We are all creatures of our upbringings, our cultures, our times. And I have needed to remind myself, repeatedly, that my mother was born in the 1890s and had an Orthodox upbringing and that in England in the 1950s homosexual behavior was treated not only as a perversion but as a criminal offense. I have to remember, too, that sex is one of those areas — like religion and politics — where otherwise decent and rational people may have intense, irrational feelings.
My mother did not mean to be cruel, to wish me dead. She was suddenly overwhelmed, I now realize, and she probably regretted her words or perhaps partitioned them off in a closeted part of her mind. But her words haunted me for much of my life and played a major part in inhibiting and injecting with guilt what should have been a free and joyous expression of sexuality.

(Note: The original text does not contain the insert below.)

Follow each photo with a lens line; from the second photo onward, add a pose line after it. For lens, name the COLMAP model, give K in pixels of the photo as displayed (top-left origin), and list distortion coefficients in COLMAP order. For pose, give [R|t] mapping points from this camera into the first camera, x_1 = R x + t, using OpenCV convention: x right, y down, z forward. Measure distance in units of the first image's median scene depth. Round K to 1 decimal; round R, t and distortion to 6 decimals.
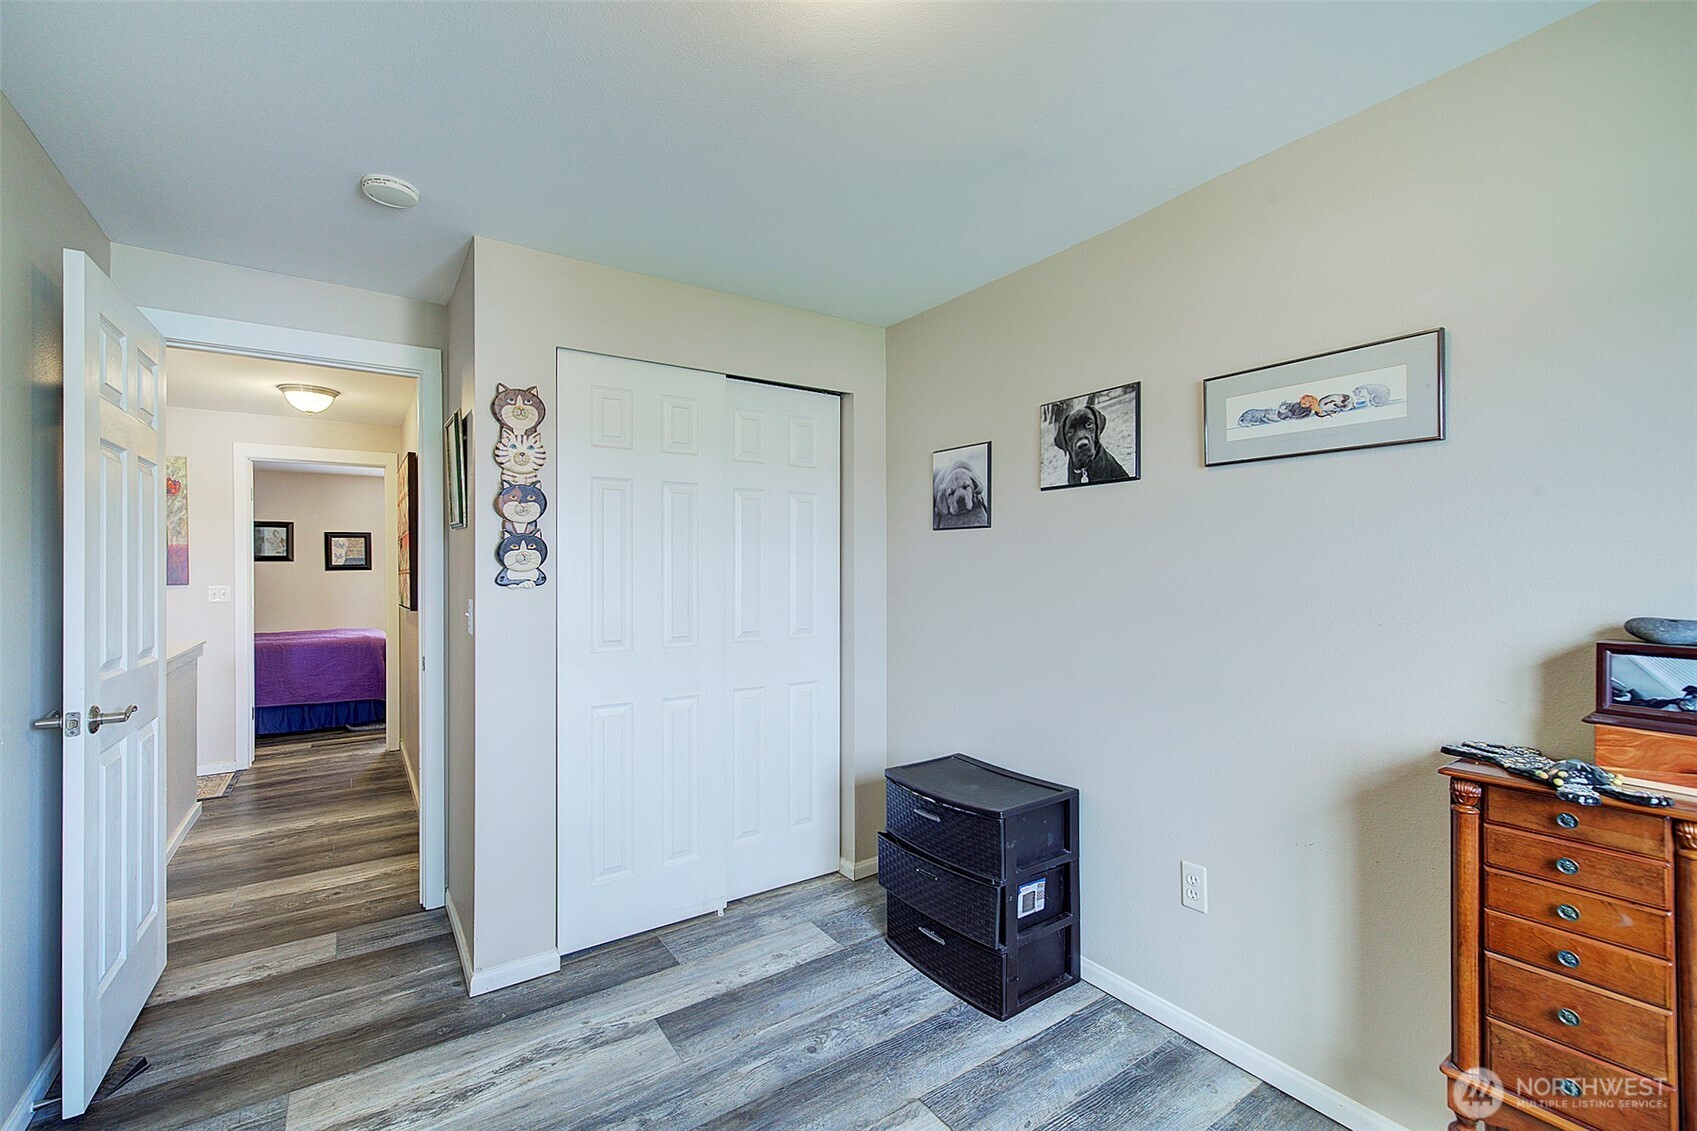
lens RADIAL K [[720.9, 0, 841.2], [0, 720.9, 569.8], [0, 0, 1]] dist [-0.010455, 0.000322]
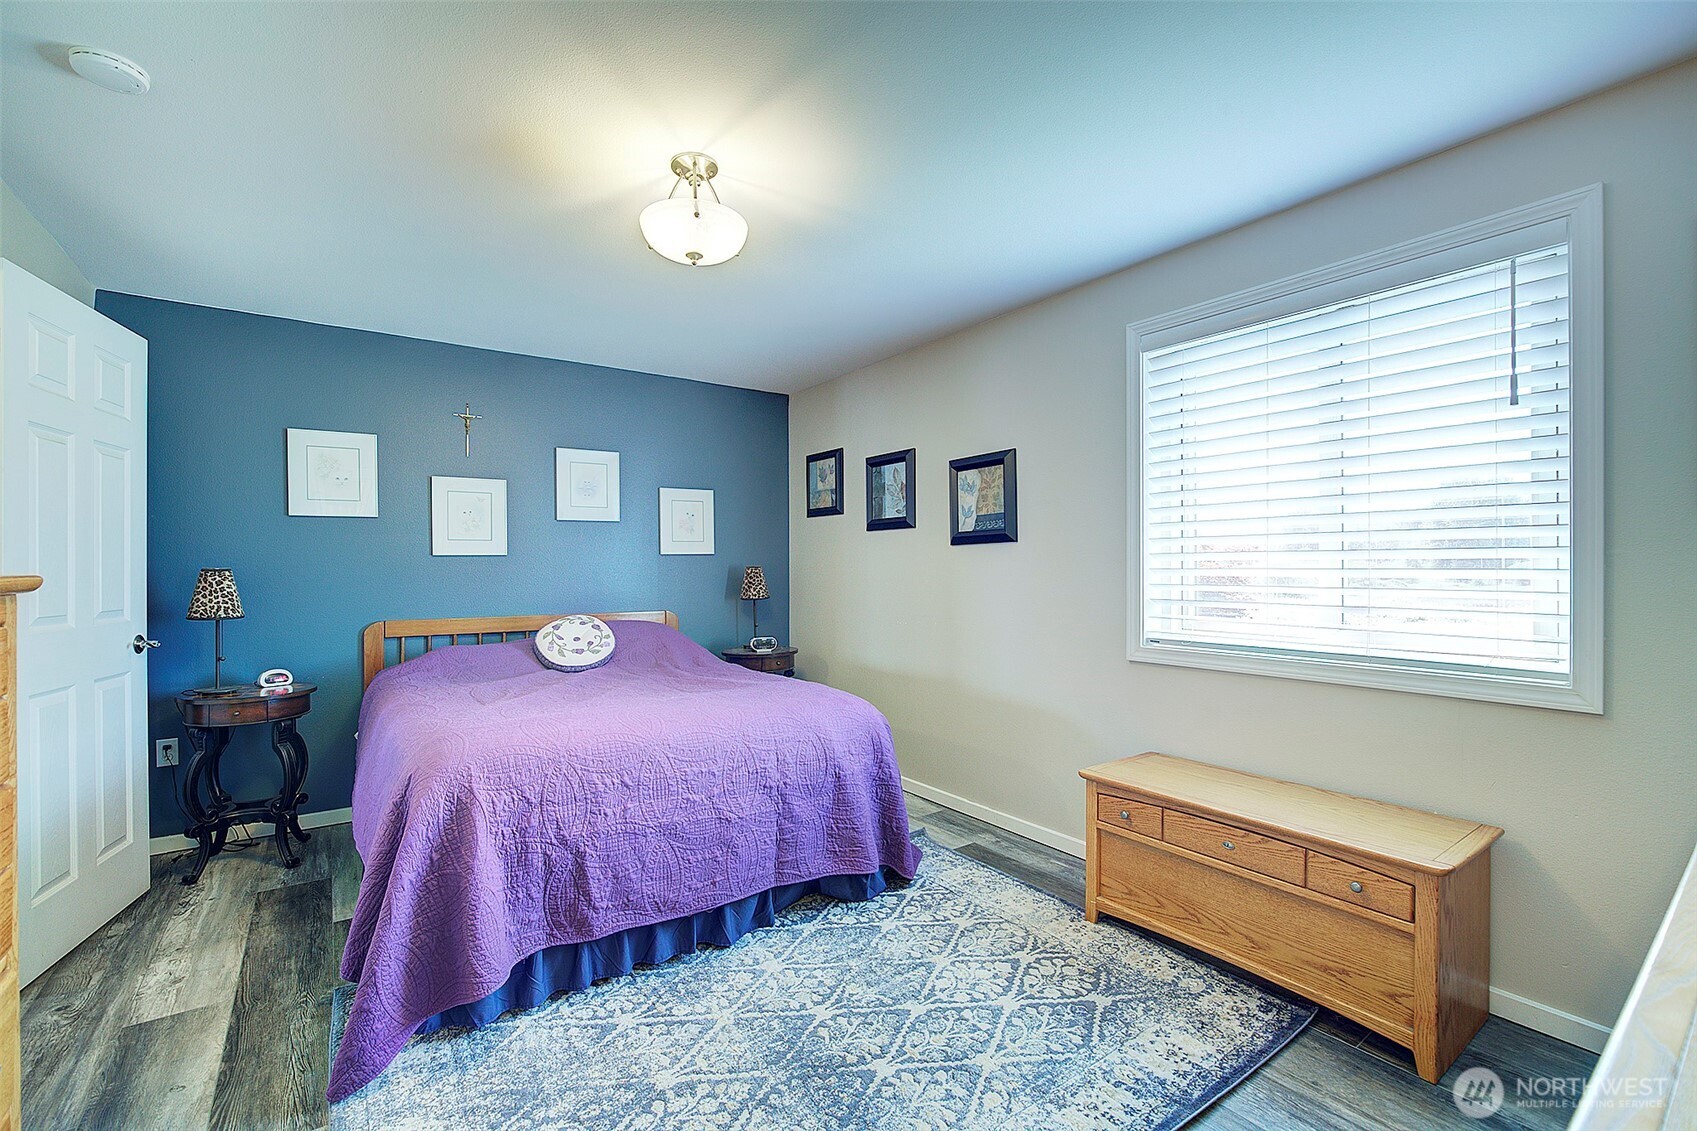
lens RADIAL K [[720.9, 0, 841.2], [0, 720.9, 569.8], [0, 0, 1]] dist [-0.010455, 0.000322]
pose [[0.027434, 0.008116, -0.999591, -0.265909], [0.002783, 0.999963, 0.008195, 0.013707], [0.999620, -0.003007, 0.027410, 0.944497]]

Sacks was not alone. There was one of his mother’s six sisters, Aunt Lennie (nee Helena Penina Landau in 1892). The founder of the wonderfully named Jewish Fresh Air School for Delicate Children, was an ally:
I felt very loved by her, and I loved her intensely too, and this was a love without ambivalence, without conditionality. Nothing I could say could repel or shock her; there seemed no limit to her powers of sympathy and understanding, the generosity and spaciousness of her heart…
She had felt, since my boyhood days, that I could and should be “a writer.”
So. He wrote:
I am much enjoying Seed and like its whole format — the cover design, the luxurious paper, the lovely print, and the feeling for words that all you contributors have, whether grave or gay. . . . Will you be dismayed when I say how gloriously young (and of course vital) you all are.
They exchanged letters. Lennie was a fan of the mensch:
I received your amazing excerpts from your journals. I found the whole thing breathtaking. I was suddenly conscious that I was gasping physically.
Lennie helped to fill the void of motherly love. Her missives could be entitled ‘My nephew the doctor’:
You’ve got so much in your favour — brains, charm, presentability, a sense of the ridiculous, and a whole gaggle of us who believe in you… Len’s belief in me had been important since my earliest years, since my parents, I thought, did not believe in me, and I had only a fragile belief in myself.
In 1978, as Lennie lay dying, Sacks wrote her a letter:
We have all of us been hoping so intensely that this month would see your return to health; but, alas! this was not to be.
My heart is torn when I hear of your weakness, your misery — and, now, your longing to die. You, who have always loved life, and been such a source of strength and life to so many, can face death, even choose it, with serenity and courage, mixed, of course, with the grief of all passing. We, I, can much less bear the thought of losing you. You have been as dear to me as anyone in this world.
I shall hope against hope that you may weather this misery, and be restored again to the joy of full living. But if this is not to be, I must thank you — thank you, once again, and for the last time, for living — for being you.
Love. You can feel it in everything Sacks writes.